• [Required task]: Condense the paragraph that begins "On 8 April 2026 the Company announced" in the shareholder notice below, keeping its main facts.

• [Reading text]:
-- Begin --

In accordance with section 249L of the Corporations Act, Shareholders are advised that:
- each Shareholder has a right to appoint a proxy;
- the proxy need not be a Shareholder of the Company; and
- a Shareholder who is entitled to cast two or more votes may appoint two proxies and may specify the proportion or number of votes each proxy is appointed to exercise. If the Shareholder appoints two proxies and the appointment does not specify the proportion or number of the member's votes, then in accordance with section 249X(3) of the Corporations Act, each proxy may exercise one-half of the votes.
Shareholders and their proxies should be aware that:
- if proxy holders vote, they must cast all directed proxies as directed; and
- any directed proxies which are not voted will automatically default to the Chair, who must vote the proxies as directed.
Voting in person
To vote in person, attend the Meeting at the time, date and place set out above.
Should you wish to discuss the matters in this Notice please do not hesitate to contact the Company Secretary on +61 2 9299 9690.
EXPLANATORY STATEMENT
This Explanatory Statement has been prepared to provide information which the Directors believe to be material to Shareholders in deciding whether or not to pass the Resolutions.
1. BACKGROUND
1.1 Background to the Acquisition
On 8 April 2026 the Company announced that it had entered into an agreement to acquire an adjacent tenement (P39/6345) to its existing Zelica Gold Project (the Tenement) from Michael Galea (Tenement Sale Agreement).
Pursuant to the Tenement Sale Agreement, the Company has agreed to issue/pay the following in consideration for the acquisition of the Tenement:
(a) within 5 business days of execution of the Tenement Sale Agreement:
(i) $25,000 worth of fully paid ordinary shares in the capital of the Company (Shares) which are to be subject to voluntary escrow for six months from the date of issue; and
(ii) $38,500 in immediately available funds by way of electronic transfer; and
(b) $37,500 in immediately available funds by way of electronic transfer on completion of the acquisition of the Tenement.

-- End --

(Collection entries)

-- Begin --

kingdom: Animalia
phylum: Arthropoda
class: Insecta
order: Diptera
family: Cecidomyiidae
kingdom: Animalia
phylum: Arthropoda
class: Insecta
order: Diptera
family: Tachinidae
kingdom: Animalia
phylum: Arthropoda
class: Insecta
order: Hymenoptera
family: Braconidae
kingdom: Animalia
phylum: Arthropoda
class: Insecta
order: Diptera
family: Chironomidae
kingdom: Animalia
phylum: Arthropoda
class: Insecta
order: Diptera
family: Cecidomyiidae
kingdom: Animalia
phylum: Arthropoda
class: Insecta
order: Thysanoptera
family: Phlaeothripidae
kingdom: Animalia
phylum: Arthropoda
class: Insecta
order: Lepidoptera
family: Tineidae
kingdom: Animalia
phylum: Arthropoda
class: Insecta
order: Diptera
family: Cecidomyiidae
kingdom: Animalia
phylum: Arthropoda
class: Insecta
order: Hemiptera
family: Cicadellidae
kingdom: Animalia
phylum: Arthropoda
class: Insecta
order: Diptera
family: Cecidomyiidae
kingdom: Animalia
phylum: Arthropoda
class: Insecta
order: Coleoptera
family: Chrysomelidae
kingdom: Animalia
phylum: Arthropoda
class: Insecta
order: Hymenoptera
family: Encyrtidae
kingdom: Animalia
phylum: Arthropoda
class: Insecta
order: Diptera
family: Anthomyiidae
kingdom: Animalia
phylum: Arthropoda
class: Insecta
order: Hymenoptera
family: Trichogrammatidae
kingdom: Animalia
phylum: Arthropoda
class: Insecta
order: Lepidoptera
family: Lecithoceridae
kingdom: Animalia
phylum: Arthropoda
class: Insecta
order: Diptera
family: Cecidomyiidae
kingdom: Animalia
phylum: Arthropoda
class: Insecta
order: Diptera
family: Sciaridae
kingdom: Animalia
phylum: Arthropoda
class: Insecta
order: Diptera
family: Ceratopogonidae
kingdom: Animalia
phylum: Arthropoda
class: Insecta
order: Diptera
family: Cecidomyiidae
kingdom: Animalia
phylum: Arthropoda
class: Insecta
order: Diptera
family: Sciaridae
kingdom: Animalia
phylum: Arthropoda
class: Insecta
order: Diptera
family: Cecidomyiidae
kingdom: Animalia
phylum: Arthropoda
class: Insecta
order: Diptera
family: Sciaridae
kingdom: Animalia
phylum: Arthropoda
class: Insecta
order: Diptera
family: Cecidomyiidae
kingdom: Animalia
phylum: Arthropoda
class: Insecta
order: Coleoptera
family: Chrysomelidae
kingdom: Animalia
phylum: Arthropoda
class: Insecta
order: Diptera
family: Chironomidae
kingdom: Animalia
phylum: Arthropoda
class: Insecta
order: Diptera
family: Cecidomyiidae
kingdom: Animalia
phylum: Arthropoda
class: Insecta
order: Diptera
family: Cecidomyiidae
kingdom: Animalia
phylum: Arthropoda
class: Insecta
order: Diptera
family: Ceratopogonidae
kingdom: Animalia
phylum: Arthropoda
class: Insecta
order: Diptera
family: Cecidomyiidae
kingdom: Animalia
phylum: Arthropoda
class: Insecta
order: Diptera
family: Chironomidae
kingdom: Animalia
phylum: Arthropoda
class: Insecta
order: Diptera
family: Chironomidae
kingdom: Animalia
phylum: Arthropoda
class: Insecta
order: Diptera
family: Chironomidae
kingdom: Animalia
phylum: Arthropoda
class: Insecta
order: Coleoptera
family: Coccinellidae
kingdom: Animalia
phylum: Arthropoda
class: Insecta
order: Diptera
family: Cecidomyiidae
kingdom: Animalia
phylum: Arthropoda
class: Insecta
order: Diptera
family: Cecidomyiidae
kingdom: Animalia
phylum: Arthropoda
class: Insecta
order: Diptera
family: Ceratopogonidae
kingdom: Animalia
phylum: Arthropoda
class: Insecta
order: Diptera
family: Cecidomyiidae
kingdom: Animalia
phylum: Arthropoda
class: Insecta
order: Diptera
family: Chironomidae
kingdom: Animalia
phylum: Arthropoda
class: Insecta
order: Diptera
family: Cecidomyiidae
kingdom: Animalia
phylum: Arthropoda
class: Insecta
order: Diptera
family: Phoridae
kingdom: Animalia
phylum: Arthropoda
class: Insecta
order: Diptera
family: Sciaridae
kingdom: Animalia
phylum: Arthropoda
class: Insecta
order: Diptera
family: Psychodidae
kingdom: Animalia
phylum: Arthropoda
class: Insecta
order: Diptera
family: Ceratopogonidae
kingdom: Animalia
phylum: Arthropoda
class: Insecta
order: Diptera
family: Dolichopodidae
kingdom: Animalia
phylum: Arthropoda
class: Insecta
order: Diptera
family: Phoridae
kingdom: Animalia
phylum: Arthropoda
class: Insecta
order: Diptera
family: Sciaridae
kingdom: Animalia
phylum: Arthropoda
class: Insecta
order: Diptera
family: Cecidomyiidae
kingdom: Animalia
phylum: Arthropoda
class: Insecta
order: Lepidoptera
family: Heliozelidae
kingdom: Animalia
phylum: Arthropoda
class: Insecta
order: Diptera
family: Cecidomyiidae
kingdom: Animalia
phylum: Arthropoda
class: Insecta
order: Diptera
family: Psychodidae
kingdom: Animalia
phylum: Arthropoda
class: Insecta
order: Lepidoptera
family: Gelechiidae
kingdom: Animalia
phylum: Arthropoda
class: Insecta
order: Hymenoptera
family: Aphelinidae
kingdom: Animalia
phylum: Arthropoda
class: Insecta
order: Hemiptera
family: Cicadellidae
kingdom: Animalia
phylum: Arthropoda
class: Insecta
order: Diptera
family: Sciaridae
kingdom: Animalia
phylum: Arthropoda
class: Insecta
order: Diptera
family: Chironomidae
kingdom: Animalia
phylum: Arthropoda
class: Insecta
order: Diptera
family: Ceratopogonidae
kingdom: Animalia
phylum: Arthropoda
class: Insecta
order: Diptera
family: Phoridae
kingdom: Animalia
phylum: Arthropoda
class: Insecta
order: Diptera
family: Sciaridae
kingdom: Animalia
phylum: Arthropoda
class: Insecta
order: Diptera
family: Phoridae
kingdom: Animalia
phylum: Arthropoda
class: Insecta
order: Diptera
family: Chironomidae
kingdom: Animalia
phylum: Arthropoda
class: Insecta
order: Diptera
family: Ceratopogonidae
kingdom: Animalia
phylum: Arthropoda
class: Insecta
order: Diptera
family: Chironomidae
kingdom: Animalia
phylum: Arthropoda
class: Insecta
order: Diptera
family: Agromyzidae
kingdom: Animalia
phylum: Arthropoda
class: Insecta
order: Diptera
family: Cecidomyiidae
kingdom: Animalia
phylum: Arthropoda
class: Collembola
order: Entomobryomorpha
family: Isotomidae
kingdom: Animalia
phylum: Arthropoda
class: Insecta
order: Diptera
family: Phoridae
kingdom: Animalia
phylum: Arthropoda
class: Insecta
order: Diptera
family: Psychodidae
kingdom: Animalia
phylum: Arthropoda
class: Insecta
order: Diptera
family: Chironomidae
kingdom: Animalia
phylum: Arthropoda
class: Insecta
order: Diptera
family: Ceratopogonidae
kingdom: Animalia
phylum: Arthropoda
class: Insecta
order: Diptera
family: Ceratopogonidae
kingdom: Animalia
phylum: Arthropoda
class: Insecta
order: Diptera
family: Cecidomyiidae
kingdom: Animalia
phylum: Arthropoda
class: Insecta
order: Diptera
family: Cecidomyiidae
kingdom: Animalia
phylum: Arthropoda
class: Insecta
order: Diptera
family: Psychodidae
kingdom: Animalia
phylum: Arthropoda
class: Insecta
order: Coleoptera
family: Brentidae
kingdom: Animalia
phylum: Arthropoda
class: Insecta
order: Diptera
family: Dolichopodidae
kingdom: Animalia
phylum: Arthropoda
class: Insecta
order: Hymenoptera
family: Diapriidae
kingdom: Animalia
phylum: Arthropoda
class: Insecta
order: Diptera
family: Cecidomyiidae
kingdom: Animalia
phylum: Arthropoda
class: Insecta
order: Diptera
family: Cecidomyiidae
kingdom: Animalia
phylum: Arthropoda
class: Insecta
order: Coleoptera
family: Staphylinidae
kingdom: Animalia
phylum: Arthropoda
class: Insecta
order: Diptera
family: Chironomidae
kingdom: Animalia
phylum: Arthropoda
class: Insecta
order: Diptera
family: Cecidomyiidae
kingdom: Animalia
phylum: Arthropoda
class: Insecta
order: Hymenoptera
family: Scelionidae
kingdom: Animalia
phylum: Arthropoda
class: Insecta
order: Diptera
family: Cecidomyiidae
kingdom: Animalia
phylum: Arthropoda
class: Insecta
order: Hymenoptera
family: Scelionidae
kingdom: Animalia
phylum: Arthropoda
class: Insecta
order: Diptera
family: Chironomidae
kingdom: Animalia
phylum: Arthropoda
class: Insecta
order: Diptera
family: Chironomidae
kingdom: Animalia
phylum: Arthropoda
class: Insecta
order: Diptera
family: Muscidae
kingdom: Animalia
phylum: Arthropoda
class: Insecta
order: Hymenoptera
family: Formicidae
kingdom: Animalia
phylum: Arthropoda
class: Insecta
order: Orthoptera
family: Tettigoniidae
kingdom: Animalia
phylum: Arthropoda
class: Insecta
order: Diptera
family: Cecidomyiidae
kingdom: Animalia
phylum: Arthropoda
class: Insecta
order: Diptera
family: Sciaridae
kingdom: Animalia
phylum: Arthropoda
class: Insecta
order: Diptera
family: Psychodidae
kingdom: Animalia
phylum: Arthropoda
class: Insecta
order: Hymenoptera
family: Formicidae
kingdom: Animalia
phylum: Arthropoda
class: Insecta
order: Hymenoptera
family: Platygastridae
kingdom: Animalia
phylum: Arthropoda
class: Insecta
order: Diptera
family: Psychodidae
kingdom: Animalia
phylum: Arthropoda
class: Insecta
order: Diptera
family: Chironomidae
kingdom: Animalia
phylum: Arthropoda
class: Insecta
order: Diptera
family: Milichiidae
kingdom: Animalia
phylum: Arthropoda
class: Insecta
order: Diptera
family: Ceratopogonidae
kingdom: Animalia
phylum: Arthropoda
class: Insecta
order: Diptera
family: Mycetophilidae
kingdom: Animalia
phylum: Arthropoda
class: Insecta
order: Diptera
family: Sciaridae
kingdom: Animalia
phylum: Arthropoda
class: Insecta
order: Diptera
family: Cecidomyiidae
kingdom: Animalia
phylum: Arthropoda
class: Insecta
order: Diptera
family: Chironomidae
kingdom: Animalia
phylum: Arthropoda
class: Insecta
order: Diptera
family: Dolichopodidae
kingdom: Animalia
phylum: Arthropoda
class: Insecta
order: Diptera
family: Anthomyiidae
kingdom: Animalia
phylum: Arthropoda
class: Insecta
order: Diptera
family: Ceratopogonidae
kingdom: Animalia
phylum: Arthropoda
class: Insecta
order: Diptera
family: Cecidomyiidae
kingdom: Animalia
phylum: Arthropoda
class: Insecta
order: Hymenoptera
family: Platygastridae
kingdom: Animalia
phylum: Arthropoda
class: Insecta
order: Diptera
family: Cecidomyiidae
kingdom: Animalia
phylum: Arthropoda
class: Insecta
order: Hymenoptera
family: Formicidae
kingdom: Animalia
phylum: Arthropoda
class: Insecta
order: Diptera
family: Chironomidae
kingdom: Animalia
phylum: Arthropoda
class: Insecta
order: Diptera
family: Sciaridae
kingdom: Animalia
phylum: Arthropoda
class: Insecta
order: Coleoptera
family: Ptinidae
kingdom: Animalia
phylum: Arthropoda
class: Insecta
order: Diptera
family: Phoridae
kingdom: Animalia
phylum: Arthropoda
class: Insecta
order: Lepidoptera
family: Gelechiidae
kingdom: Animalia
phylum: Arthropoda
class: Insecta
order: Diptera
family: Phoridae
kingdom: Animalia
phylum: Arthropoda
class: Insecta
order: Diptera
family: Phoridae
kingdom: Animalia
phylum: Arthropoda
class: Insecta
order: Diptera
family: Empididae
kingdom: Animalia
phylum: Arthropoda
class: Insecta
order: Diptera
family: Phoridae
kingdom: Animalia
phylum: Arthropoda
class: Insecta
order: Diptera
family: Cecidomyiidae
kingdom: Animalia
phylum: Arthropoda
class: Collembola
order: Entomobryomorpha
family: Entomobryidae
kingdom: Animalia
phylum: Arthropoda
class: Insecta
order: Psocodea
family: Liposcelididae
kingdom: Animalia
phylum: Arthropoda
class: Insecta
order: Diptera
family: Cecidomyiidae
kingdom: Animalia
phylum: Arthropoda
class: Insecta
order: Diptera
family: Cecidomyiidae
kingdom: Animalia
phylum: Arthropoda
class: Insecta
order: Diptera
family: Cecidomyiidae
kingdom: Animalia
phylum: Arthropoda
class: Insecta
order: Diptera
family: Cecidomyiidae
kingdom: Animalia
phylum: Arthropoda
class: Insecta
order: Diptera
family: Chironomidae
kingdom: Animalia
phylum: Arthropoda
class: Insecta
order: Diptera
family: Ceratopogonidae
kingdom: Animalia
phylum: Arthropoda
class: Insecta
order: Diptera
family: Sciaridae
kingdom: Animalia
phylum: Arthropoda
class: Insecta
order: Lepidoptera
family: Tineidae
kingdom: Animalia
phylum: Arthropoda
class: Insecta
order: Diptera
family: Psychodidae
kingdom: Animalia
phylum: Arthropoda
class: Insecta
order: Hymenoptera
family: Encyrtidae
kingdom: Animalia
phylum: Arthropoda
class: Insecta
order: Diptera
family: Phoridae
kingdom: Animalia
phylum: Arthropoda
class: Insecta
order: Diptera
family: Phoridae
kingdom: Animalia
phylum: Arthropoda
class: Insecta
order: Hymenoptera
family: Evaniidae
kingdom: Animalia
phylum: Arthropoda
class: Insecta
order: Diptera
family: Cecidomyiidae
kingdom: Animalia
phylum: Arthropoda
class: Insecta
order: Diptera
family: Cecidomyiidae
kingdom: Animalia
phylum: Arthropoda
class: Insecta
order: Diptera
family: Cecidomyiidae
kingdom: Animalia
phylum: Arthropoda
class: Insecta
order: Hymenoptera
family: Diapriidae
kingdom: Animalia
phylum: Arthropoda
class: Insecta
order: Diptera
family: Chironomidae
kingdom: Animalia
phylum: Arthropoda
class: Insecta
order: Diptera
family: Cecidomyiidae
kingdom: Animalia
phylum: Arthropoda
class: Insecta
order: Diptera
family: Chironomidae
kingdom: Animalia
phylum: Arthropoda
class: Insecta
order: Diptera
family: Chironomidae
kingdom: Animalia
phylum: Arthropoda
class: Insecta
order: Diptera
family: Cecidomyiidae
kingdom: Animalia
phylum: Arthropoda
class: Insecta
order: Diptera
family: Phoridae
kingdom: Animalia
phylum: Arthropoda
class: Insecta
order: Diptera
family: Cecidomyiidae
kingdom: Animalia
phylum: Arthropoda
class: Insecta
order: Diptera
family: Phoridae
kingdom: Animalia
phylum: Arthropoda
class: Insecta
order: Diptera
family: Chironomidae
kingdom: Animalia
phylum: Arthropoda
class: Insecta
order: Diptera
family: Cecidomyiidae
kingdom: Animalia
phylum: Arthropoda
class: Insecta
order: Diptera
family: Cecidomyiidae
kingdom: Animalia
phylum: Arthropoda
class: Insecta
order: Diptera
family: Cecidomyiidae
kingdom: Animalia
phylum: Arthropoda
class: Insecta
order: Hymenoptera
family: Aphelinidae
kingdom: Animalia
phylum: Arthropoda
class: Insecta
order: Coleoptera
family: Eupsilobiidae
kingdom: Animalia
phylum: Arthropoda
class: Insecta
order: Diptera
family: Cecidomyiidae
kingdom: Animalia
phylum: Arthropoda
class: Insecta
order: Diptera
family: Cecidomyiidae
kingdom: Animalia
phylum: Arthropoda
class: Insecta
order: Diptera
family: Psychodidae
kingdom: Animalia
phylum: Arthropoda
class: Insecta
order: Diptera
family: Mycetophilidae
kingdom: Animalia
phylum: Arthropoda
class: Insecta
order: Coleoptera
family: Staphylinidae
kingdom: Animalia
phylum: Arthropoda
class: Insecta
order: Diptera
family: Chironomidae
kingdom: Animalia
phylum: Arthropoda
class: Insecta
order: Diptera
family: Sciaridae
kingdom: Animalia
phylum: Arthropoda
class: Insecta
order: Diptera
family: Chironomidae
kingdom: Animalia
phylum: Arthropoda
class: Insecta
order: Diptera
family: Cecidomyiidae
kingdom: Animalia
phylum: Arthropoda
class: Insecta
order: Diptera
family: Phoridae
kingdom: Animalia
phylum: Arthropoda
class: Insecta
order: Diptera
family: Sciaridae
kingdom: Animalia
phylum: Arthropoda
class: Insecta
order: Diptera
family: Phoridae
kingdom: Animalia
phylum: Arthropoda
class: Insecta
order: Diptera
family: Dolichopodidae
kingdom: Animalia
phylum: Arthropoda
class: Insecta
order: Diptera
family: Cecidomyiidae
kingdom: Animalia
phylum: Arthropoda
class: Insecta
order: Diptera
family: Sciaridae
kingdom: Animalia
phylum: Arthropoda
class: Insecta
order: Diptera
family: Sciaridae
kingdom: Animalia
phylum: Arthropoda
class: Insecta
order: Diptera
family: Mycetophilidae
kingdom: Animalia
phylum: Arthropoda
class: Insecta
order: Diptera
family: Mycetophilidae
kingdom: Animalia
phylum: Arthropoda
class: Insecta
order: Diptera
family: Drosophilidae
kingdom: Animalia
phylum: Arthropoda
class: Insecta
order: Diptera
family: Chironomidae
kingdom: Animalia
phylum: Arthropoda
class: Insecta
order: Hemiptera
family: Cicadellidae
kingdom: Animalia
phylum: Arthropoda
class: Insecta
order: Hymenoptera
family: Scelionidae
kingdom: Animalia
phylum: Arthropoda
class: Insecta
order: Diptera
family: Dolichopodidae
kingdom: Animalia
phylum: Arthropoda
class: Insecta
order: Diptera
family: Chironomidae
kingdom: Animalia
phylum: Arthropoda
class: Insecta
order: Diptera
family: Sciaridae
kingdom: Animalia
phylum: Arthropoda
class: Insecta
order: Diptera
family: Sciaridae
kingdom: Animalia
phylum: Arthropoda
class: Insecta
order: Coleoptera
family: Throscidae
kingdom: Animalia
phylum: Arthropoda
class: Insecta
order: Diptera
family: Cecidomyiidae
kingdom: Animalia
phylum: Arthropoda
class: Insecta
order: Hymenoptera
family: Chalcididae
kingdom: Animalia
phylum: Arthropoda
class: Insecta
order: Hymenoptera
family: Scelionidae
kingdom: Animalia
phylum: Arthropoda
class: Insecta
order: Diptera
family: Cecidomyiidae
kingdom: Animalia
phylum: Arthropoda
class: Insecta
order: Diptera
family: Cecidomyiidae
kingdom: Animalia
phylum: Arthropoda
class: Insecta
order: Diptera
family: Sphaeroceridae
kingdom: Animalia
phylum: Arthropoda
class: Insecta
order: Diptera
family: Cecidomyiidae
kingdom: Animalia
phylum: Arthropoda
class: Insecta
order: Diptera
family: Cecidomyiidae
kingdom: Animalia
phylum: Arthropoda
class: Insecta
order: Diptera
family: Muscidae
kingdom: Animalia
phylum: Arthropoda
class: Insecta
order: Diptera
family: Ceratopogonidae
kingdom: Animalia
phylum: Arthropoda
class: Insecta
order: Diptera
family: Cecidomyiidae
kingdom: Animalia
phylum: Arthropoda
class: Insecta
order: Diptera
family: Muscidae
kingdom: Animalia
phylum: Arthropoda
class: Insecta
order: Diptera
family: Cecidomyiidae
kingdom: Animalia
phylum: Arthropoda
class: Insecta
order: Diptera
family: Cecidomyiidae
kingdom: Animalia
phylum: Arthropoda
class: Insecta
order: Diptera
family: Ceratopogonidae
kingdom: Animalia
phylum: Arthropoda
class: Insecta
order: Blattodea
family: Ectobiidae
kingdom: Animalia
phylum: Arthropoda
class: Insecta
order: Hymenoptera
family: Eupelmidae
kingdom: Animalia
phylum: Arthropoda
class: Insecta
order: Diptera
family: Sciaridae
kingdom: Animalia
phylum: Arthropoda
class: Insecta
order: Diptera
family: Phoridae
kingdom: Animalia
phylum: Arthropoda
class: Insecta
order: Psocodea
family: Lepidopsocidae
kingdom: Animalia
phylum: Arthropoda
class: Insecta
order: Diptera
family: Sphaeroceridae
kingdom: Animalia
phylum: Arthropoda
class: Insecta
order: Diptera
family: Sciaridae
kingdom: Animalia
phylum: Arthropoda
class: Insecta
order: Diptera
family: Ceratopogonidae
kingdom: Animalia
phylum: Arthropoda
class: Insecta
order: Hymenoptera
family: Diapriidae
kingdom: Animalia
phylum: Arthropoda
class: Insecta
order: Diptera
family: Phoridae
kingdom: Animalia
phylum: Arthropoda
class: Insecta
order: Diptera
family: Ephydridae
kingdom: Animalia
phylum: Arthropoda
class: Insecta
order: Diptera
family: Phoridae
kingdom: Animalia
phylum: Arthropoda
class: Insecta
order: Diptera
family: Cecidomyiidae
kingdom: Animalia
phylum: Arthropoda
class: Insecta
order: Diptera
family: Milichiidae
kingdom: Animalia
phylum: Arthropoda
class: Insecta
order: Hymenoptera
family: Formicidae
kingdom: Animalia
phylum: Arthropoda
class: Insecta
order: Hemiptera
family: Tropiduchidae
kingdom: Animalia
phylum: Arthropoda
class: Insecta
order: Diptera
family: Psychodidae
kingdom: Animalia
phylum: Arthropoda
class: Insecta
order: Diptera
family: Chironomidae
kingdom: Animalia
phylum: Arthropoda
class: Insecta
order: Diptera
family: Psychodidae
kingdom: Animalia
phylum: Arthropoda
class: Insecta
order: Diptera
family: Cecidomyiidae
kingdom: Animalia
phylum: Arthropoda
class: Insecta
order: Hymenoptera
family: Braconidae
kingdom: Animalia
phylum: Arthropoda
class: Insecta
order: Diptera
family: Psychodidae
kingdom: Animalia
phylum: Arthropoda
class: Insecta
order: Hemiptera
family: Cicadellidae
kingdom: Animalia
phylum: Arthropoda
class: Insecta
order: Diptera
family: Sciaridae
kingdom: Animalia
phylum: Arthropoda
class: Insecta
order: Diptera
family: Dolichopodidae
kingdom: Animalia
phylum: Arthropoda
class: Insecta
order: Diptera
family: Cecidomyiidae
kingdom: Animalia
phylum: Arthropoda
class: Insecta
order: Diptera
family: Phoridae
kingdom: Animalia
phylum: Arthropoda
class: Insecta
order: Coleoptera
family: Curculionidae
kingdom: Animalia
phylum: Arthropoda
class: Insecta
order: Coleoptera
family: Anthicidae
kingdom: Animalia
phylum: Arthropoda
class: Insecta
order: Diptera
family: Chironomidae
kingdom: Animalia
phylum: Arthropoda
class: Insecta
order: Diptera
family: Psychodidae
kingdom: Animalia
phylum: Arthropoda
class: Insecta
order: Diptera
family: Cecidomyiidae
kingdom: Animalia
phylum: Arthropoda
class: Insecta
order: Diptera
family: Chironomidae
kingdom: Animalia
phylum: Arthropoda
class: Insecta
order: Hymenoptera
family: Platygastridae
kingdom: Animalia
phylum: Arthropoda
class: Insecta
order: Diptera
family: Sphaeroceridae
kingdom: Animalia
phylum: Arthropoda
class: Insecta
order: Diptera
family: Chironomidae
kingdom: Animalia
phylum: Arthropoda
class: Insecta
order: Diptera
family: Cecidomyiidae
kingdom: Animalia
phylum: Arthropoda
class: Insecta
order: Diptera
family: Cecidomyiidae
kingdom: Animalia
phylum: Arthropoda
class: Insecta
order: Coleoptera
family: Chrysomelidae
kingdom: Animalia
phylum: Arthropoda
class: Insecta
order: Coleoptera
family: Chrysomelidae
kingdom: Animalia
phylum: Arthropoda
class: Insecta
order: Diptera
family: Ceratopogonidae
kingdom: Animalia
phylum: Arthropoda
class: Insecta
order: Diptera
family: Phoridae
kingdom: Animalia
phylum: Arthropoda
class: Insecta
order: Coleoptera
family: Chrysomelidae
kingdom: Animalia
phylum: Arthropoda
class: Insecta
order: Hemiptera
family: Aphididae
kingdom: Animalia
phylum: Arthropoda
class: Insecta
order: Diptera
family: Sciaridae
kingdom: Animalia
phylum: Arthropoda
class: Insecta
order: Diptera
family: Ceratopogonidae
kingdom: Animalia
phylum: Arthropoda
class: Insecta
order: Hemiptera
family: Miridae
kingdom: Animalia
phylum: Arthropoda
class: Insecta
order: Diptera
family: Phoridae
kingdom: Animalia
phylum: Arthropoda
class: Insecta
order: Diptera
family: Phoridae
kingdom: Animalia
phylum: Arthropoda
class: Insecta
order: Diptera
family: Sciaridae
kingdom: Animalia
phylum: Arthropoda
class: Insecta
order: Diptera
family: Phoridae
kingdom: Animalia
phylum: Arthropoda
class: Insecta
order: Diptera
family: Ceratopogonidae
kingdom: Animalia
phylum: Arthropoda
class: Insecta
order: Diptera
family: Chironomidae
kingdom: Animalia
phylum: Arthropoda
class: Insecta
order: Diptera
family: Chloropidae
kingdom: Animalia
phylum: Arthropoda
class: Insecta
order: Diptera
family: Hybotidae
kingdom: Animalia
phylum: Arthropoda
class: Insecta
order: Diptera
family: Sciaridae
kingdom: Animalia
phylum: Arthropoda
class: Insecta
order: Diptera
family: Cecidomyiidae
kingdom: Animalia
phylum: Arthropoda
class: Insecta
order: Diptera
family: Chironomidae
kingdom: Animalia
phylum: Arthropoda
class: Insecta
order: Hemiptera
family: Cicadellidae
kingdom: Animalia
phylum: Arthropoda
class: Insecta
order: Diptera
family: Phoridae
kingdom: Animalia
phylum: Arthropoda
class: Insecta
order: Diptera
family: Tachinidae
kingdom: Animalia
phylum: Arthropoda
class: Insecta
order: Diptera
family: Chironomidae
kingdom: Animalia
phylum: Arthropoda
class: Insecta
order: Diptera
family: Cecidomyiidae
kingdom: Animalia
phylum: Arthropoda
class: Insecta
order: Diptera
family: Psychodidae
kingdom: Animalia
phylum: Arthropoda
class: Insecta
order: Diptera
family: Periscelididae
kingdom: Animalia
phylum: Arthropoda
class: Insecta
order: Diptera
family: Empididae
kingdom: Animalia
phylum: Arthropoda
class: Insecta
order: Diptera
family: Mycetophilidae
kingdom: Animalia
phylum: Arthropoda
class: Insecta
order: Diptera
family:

-- End --

• [Problem solution]: On 8 April 2026, the Company announced an agreement, the Tenement Sale Agreement, to buy tenement P39/6345 from Michael Galea. The tenement adjoins its existing Zelica Gold Project.